Work required
Looking through the listing below, state how many lines have the word "shoulder" in them. Only the number should be given.

*** Begin section ***

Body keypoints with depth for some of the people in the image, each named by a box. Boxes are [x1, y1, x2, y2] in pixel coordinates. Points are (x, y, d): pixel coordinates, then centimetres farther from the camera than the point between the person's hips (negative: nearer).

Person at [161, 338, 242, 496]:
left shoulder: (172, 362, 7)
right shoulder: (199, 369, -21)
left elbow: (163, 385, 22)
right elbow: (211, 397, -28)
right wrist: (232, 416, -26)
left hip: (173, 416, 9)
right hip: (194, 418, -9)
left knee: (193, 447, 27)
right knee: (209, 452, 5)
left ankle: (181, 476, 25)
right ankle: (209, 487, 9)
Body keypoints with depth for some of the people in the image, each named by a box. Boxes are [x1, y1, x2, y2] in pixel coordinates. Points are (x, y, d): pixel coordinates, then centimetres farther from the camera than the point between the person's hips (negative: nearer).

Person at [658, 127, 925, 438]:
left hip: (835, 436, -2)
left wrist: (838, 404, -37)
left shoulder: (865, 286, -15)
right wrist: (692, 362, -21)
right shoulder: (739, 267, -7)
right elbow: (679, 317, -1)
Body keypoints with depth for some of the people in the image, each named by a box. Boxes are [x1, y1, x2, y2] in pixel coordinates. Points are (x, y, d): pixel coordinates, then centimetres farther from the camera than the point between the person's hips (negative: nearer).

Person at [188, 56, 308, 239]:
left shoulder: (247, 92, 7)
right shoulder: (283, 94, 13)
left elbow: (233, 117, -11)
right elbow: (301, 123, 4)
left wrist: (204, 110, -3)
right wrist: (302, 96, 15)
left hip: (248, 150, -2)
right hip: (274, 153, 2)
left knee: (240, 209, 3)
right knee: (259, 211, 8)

*** End section ***

Task solution
6